Bagikan:

JAKARTA - Sampai saat ini, pemerintah belum juga menetapkan status kejadian luar biasa (KLB) untuk kasus gagal ginjal akut progresif atipikal di Indonesia, meskipun kasus meninggal sudah mencapai 56 persen.

Juru Bicara Kementerian Kesehatan Mohammad Syahril mengklaim, pemerintah telah melakukan respons penanganan kasus gagal ginjal akut secara cepat dan komprehensif meskipun status KLB tak ditetapkan.

"Respons-respons cepat dan secara komprehensif itu sudah kita lakukan sebagai respons dalam kasus atau keadaan KLB," kata Syahril dalam konferensi pers virtual, Selasa, 25 Oktober.

Syahril menjelaskan, Kemenkes bersama Badan Pengawas Obat dan Makanan (BPOM), Ikatan Dokter Anak Indonesia (IDAI), dan pihak lainnya telah melakukan penelitan, menerapkan larangan penggunaan obat sirop, mengumumkan daftar obat yang masih aman digunakan, dan mendatangkan obat penawar gagal ginjal akut dari luar negeri.

Sementara, lanjut Syahril, dalam Undang-Undang tentang Wabah Penyakit Menular dan Peraturan Menteri Kesehatan (Permenkes) Nomor 1501 Tahun 2010, status KLB diterapkan pada penyakit yang menular.
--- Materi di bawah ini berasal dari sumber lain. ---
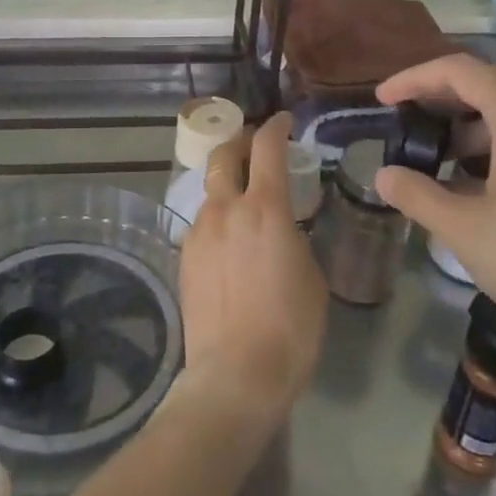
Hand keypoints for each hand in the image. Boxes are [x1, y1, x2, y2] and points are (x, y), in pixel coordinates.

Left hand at [180, 113, 327, 430]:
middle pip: (223, 155)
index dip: (275, 126)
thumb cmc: (289, 328)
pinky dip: (217, 219)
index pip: (267, 148)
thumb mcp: (311, 277)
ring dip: (227, 186)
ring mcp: (199, 232)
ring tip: (244, 204)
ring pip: (210, 191)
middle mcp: (226, 209)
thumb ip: (294, 239)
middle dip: (239, 142)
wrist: (235, 375)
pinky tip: (229, 244)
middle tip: (255, 147)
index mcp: (264, 208)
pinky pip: (202, 224)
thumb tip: (283, 231)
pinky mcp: (184, 257)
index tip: (283, 121)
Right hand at [374, 55, 495, 360]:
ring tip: (441, 152)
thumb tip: (383, 175)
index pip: (459, 71)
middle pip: (490, 78)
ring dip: (473, 117)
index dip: (415, 78)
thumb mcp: (465, 230)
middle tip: (412, 114)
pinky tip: (481, 180)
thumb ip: (417, 195)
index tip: (383, 100)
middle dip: (445, 90)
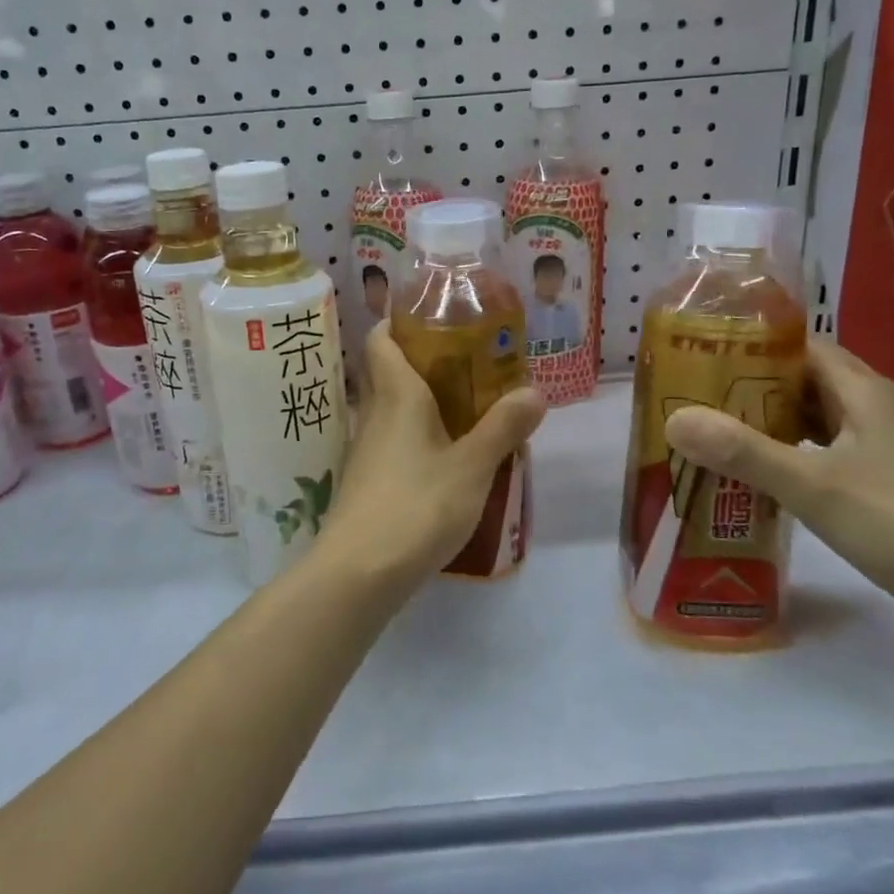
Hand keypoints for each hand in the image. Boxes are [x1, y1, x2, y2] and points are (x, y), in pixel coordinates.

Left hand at [320, 322, 546, 582]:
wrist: (359, 572)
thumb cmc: (417, 505)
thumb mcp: (473, 467)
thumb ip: (503, 427)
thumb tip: (534, 390)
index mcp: (396, 395)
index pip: (381, 339)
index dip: (401, 322)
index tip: (436, 320)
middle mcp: (374, 414)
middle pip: (388, 372)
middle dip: (424, 363)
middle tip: (470, 366)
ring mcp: (365, 450)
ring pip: (391, 410)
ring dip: (423, 404)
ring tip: (468, 411)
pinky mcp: (365, 482)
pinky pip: (392, 443)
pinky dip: (417, 438)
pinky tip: (446, 460)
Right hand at [663, 340, 893, 638]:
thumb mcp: (812, 485)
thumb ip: (742, 451)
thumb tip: (675, 419)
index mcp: (864, 393)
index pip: (802, 347)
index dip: (754, 345)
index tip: (704, 354)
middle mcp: (875, 410)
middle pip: (804, 381)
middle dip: (751, 386)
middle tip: (697, 396)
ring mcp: (882, 448)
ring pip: (814, 420)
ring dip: (769, 422)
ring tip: (715, 431)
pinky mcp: (884, 482)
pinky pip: (825, 452)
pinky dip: (790, 454)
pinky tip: (759, 473)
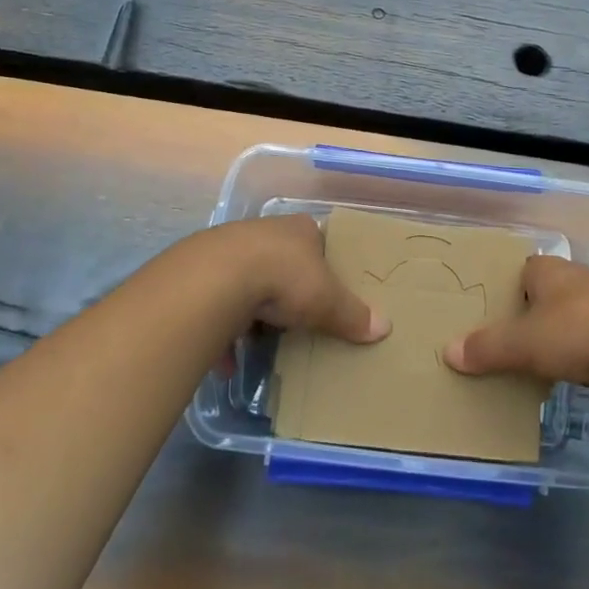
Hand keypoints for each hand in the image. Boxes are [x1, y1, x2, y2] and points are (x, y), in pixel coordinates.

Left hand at [219, 214, 389, 343]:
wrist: (219, 278)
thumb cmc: (285, 277)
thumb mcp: (327, 299)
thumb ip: (353, 314)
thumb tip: (385, 327)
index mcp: (299, 229)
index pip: (316, 240)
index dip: (321, 264)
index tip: (325, 290)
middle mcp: (265, 232)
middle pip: (280, 261)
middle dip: (286, 290)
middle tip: (296, 319)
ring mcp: (230, 250)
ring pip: (247, 281)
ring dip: (252, 311)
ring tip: (260, 339)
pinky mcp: (203, 274)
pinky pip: (217, 306)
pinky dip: (223, 332)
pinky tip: (228, 359)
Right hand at [443, 253, 588, 386]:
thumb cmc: (575, 333)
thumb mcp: (523, 345)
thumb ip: (487, 348)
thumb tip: (448, 352)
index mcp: (548, 270)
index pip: (522, 270)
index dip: (509, 289)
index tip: (498, 314)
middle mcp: (577, 275)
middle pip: (548, 290)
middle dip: (535, 312)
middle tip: (518, 340)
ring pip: (576, 310)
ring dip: (564, 330)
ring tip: (549, 360)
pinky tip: (585, 370)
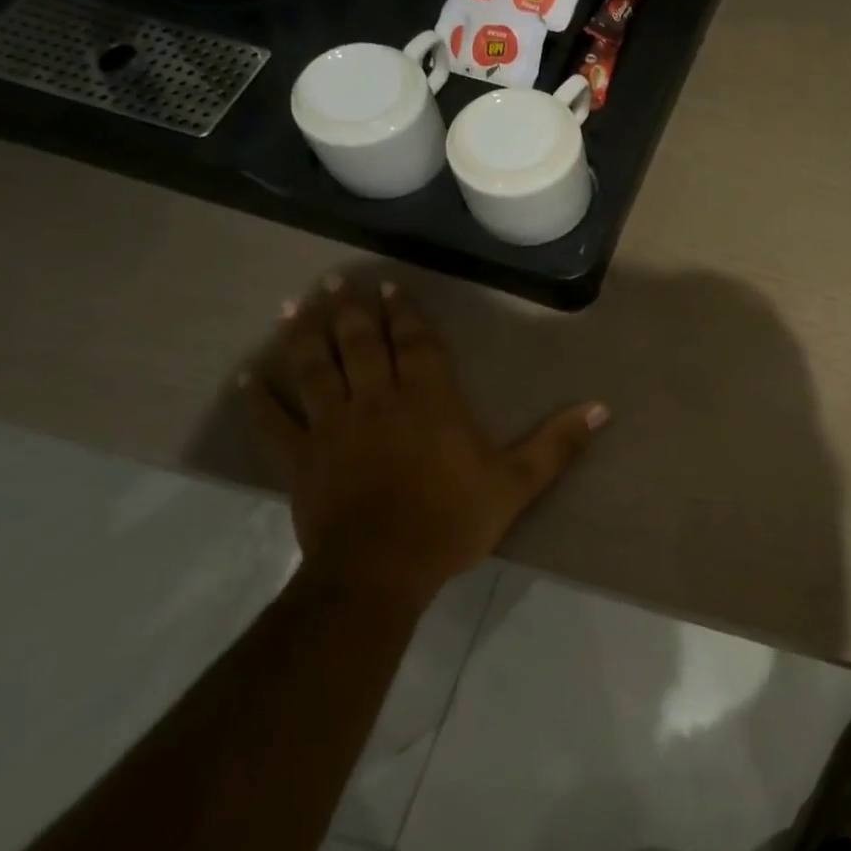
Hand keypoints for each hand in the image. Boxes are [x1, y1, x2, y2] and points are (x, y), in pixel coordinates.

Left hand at [242, 277, 607, 606]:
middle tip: (336, 280)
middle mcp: (376, 400)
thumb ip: (558, 444)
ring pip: (313, 369)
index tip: (388, 286)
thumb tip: (602, 408)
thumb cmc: (451, 520)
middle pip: (358, 344)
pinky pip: (273, 421)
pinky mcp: (299, 458)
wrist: (381, 570)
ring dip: (303, 334)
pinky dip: (258, 398)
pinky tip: (247, 377)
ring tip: (294, 305)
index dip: (402, 313)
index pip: (413, 343)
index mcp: (428, 400)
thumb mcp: (517, 483)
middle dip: (349, 309)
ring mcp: (331, 427)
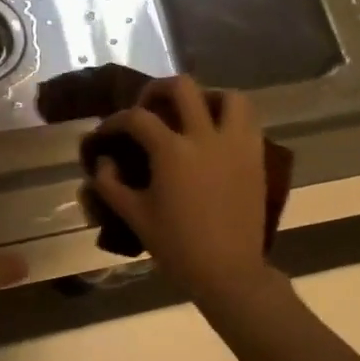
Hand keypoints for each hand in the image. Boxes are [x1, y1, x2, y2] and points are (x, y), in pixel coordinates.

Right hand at [86, 76, 276, 298]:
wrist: (229, 272)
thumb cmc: (178, 246)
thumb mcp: (135, 216)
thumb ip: (110, 185)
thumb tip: (103, 161)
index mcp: (172, 151)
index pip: (137, 118)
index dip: (115, 120)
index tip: (105, 132)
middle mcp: (205, 137)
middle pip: (183, 87)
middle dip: (158, 89)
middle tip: (148, 105)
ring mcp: (236, 145)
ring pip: (229, 97)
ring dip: (207, 97)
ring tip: (192, 113)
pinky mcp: (256, 157)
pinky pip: (248, 121)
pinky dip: (231, 118)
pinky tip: (216, 135)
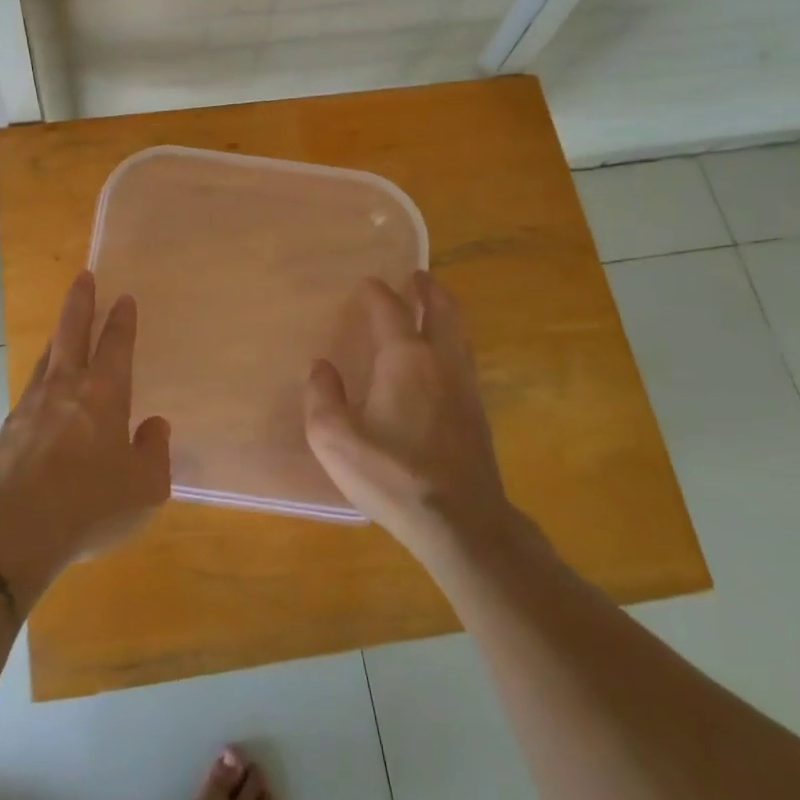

Syahril mengaku penetapan status KLB pada gagal ginjal akut justru melanggar undang-undang.

"Dengan keadaan begini, maka kita sudah menyiapkan suatu hal persiapan bahwasanya keadaan ini sama dengan KLB, cuma namanya saja (tidak ditetapkan), supaya tidak melanggar undang-undang atau peraturan sebelumnya yang mendasari penetapan status KLB di suatu daerah atau di suatu negara kita ini," jelas Syahril.

"Mudah-mudahan apa yang Kemenkes lakukan bersama yang lain adalah respons-respons yang menunjukkan keadaan kita sudah lebih dari respons KLB termasuk pembiayaan-pembiayaan yang dibebankan kepada pemerintah," lanjutnya.

Sebelumnya, Ahli epidemiologi dari Griffith University Australia, Dicky Budiman mengatakan, upaya penanggulangan gagal ginjal akut saat ini belum optimal jika pemerintah tidak menetapkan status KLB.

Sebab, saat ini banyak pemerintah daerah yang kesulitan melakukan penanganan penyakit ini karena keterbatasan anggaran dan fasilitas pelayanan kesehatan masing-masing daerahnya.

"Pasien di daerah, misalnya untuk pasien dari Baubau ke (RS rujukan di) Makassar atau ke Kendari, mau pakai apa ke sana? Perahu? Enggak bisa, harus pesawat. Uangnya dari mana? Jangankan warganya, pemerintah daerahnya juga belum tentu punya uang," kata Dicky dalam diskusi virtual, Sabtu, 22 Oktober.

Menurutnya, yang dikhawatirkan jika penanganan kasus gagal ginjal akut hanya pada 14 rumah sakit rujukan, adalah perburukan kondisi pasien karena penanganan yang membutuhkan waktu.

"Kendalaknya saat ini adalah mengumpulkan pasien dan membutuhkan waktu, akhirnya pasien meninggal juga. Jadi, artinya status KLB ini penting untuk membantu masyarakat. Jangan dilihat di Jakarta kasusnya banyak, tapi juga di daerah di luar Jakarta ini saya kira jauh lebih banyak," tegas Dicky.